When we first got our hotel room in Athens and were about to take our siesta, each in his underwear across the room from each other in his own bed, almost the first thing out of his mouth was a stammered—what was it? I have to call it a prepared speech—in which he politely rejected anything sexual in the two months ahead. I stifled my disappointment; after all, he was paying the bills, and I was his teacher. Imagine my delight when fifteen minutes later I watched him striding across the room with a tent pole pushing out his shorts. My God, he was so handsome, well built, and bursting with sexual energy. It was almost but not quite a love affair. Certainly it was the most extended, complex, complete physical relationship with another man that I had ever had up to that point. If he was a novice or insecure about many aspects of lovemaking, I was simply lacking in experience, certainly recent experience, so what we were doing each day had a delicious tentative quality, a shared surprise at the pleasure and ecstasy of it all. It was not love because we did not want love with each other; he knew he was not ready for that, and I knew that I was already in enough of a danger zone with my emotions. In every other way it was bliss, not the least being the wicked pleasure every morning of watching the man at the hotel desk react to my young friend’s settling our bill rather than the older fellow he took to be the sugar daddy.

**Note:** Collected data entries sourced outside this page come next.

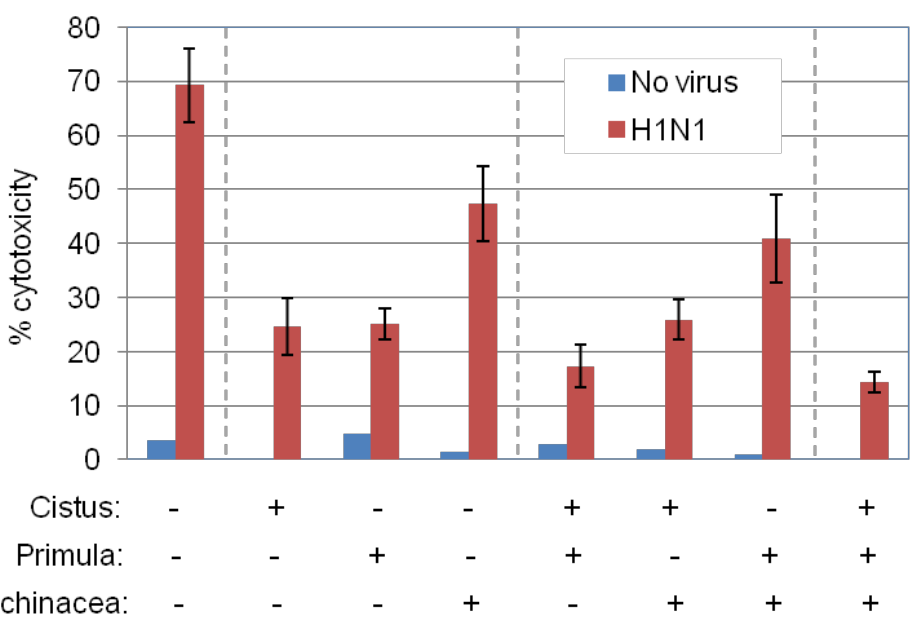
Figure 4. Prophylactic effects of P. veris on influenza virus cytolysis. MDCK cells were incubated for 4 h with 50 µ g/mL Primula extracts isolated by supercritical CO 2 + 13% EtOH, and then infected with H1N1 at MOI = 0.2 according to the protocol of Figure 1B. Echinacea (EtOH/H 2 O-Xad7-derived) and Cistus (hydroethanolic) extracts were used in parallel for comparison, in the presence or absence of Primula extract. The graph depicts virus-induced MDCK cell lysis, assessed by LDH release assays. Data are the average of duplicate determinations from 3 independent experiments.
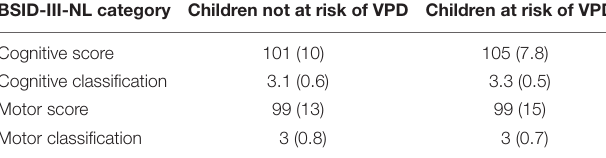
TABLE 8 | Results of the Bayley Scales of Infant Development (BSID-III-NL) assessment (average, SD), separately for the children not at risk of VPD and the children at risk of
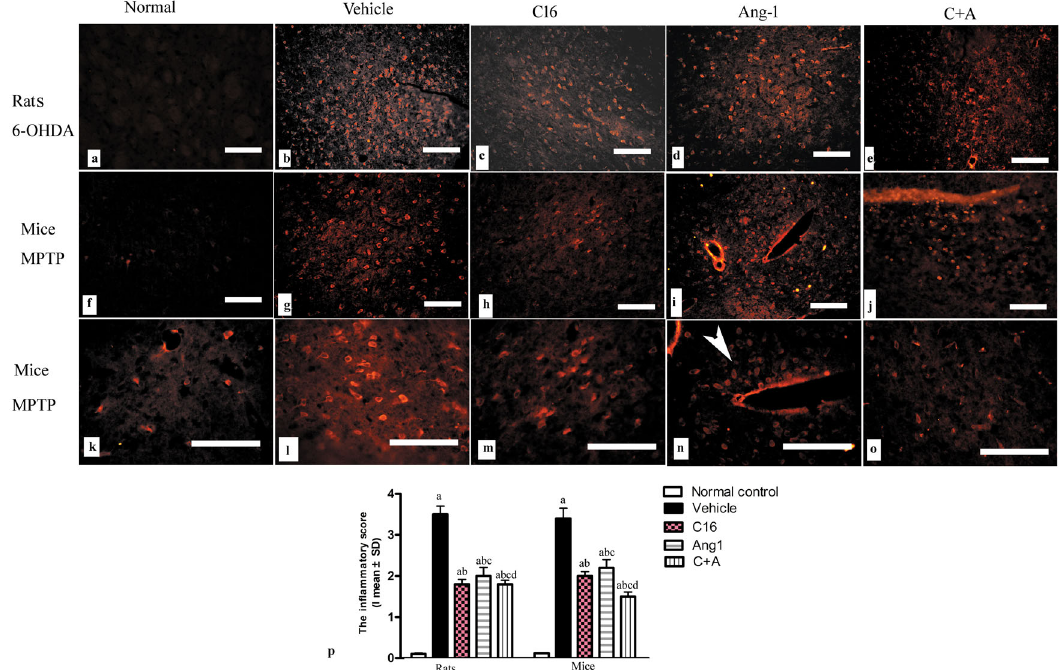
Fig. 4 C16 in combination with Ang-1 treatment attenuated in fl ammatory cell in fi ltration. The immunostaining of CD3 revealed in fl ammatory cell in fi ltration in the vehicle-treated model group ( b , g , l ), but not in normal controls ( a , f , k ). Treatment with C16 ( c , h , m ), Ang-1 ( d , i , n ), or both ( e , i , o ) attenuated in fl ammation in PD animals. C16 alone or in combination with Ang-1 showed better effects than Ang-1 alone. The white arrow in N showed perivascular cuf fi ng of CD3 + in fl ammatory cells. The in fl ammatory scores ( p ) were calculated. 0, no in fl ammation; 1, cellular in fi ltrates only detected around meninges and blood vessels; 2, mild in fi ltrates detected in parenchymal tissues (1 – 10 in fl ammatory cells per slide); 3, moderate in fi ltrates observed in parenchymal tissues (11 – 100 in fl ammatory cells per slide); and 4, severe in fi ltrates in parenchymal tissues (>100 in fl ammatory cells per slide). a p < 0.05 versus the normal control group; b p < 0.05 versus the vehicle group; c p < 0.05 versus the C16-treated group; d p < 0.05 versus the Ang-1-treated group. Scale bar = 100 μ m. C16, peptide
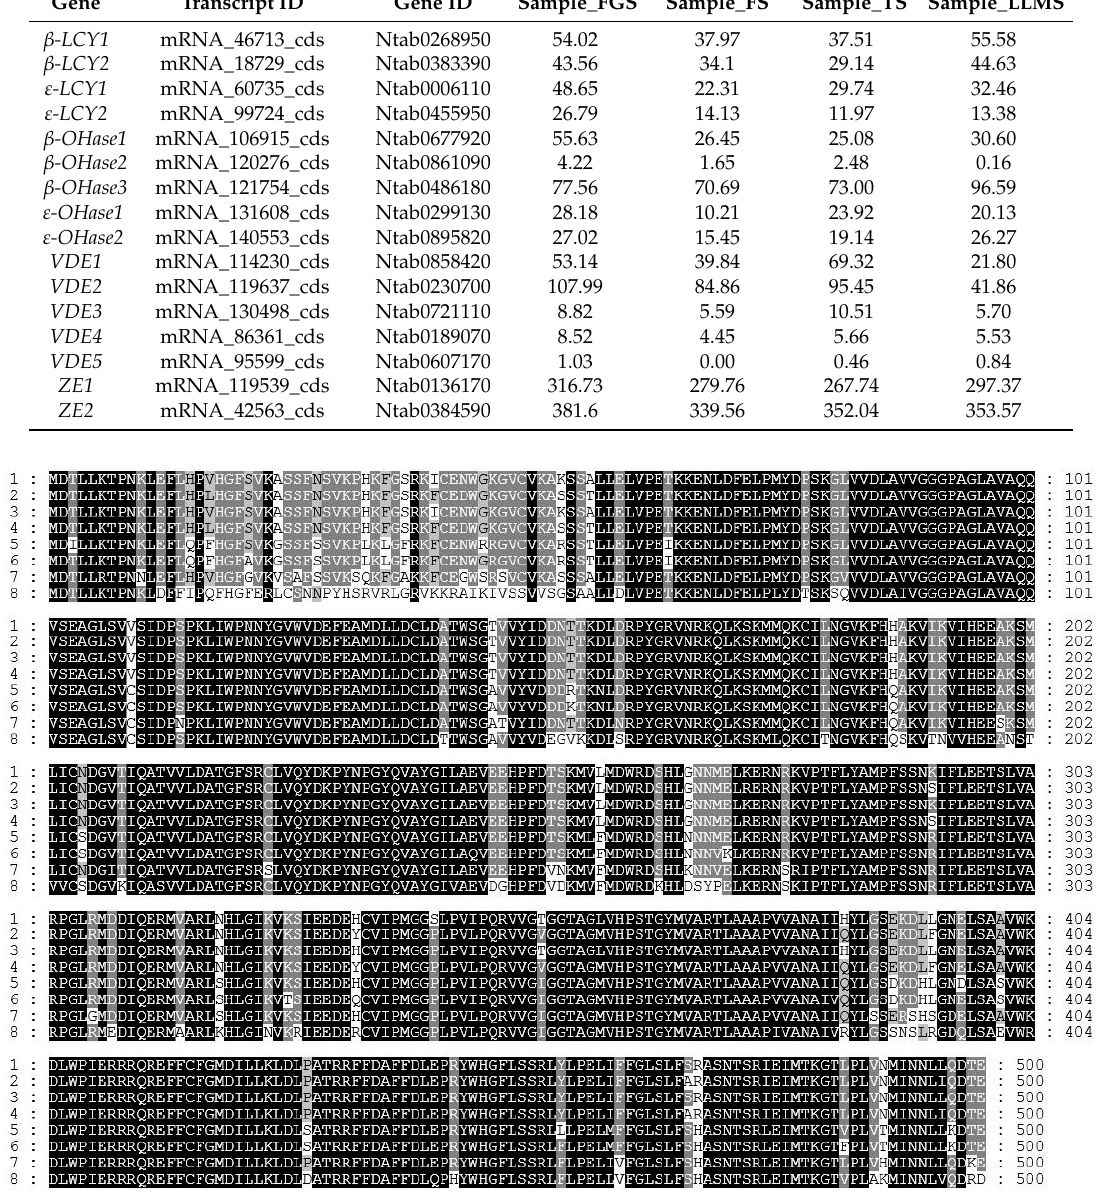
Figure 1. Comparison of β -LCY amino acid sequences by Genedoc software from Nicotiana tabacum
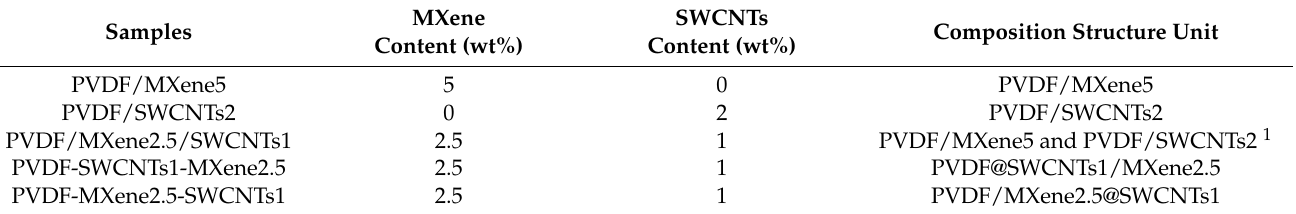
Table 1. Weight by percent composition of the MXene/SWCNTs composite.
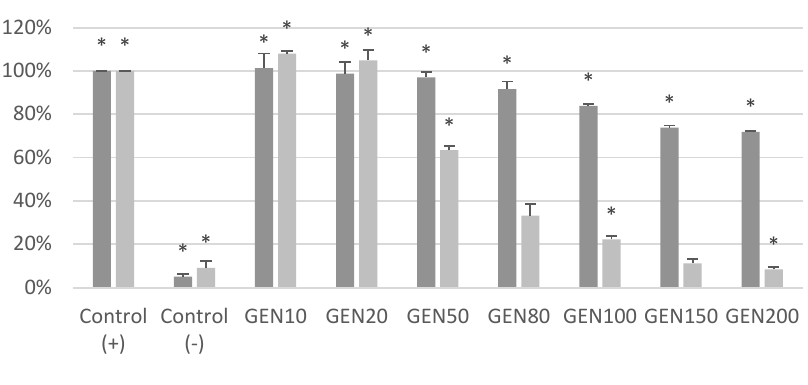
Figure 1. Cytotoxic effect of genistein at different concentrations after 24 h and 48 h on tumor MCF-7 cells in MTT test. Results are the mean ± SD of n = 5. * Statistically significant ( p < 0.05; ANOVA followed by Dunnett’s test compared with control group). Cells cultured with 0.1% DMSO were considered Control (+). Cells cultured with 15% DMSO were considered as Control ( − ).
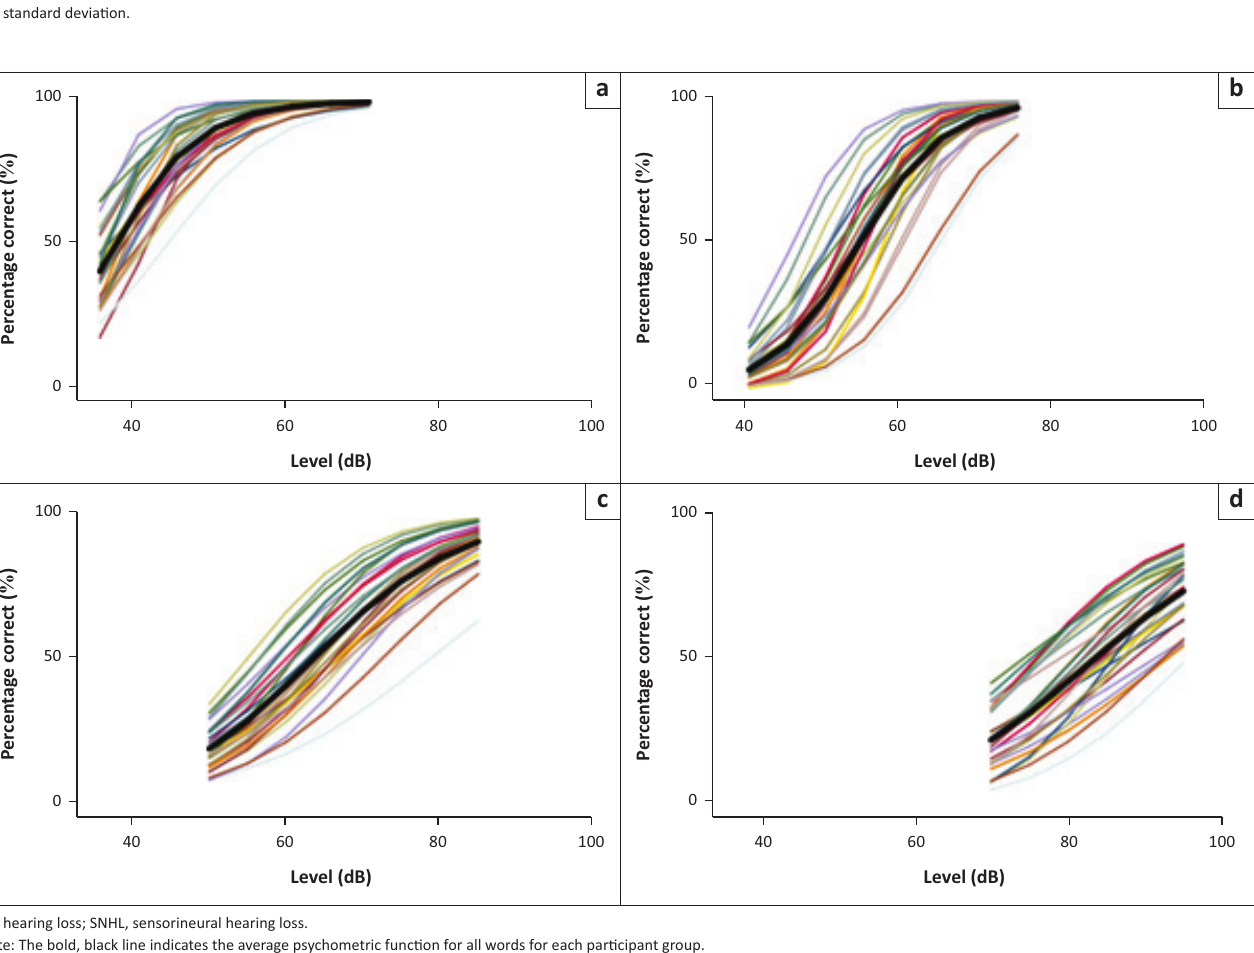
FIGURE 1: The psychometric functions for each of the 28 words in the zSRT speech reception threshold test, for each participant group by degree of hearing loss: (a) mild conductive hearing loss (b) moderate conductive hearing loss (c) moderately severe SNHL (d) Severe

Needless to say, my return to Palo Alto was a shock. The French and Italians have a word for the psychological state; it is called “the reentry,” since it is their custom for the entire country to shut down, so to speak, while everyone takes an extended vacation. For me there was the sheer fright of giving up the young man, returning to all the domestic problems in my relationship with Penny. There was the added guilt that reading Simone de Beauvoir’s
The Second Sex
while overseas brought to me. Being a woman in a patriarchal culture was bad, being the wife of such a demanding person was worse; how could she not be victimized? It made me sick to the stomach and sexually impotent. How could I deal with the guilt of my failure at sex? Did my two impossibly wonderful months with the young man call me home to gayness for once and for always? The months in Greece and Italy made me determined to find a way to spend a year in the Mediterranean lands with my whole family. That would be my redemption. Miraculously enough, it happened. Our departmental secretary showed me a brief mailing that she had tacked onto the office bulletin board. The Archaeological Institute of America announced the Olivia James Traveling Fellowship set up for travel in Greek lands for poets, artists, writers, scholars, anyone with a love of the ancient world.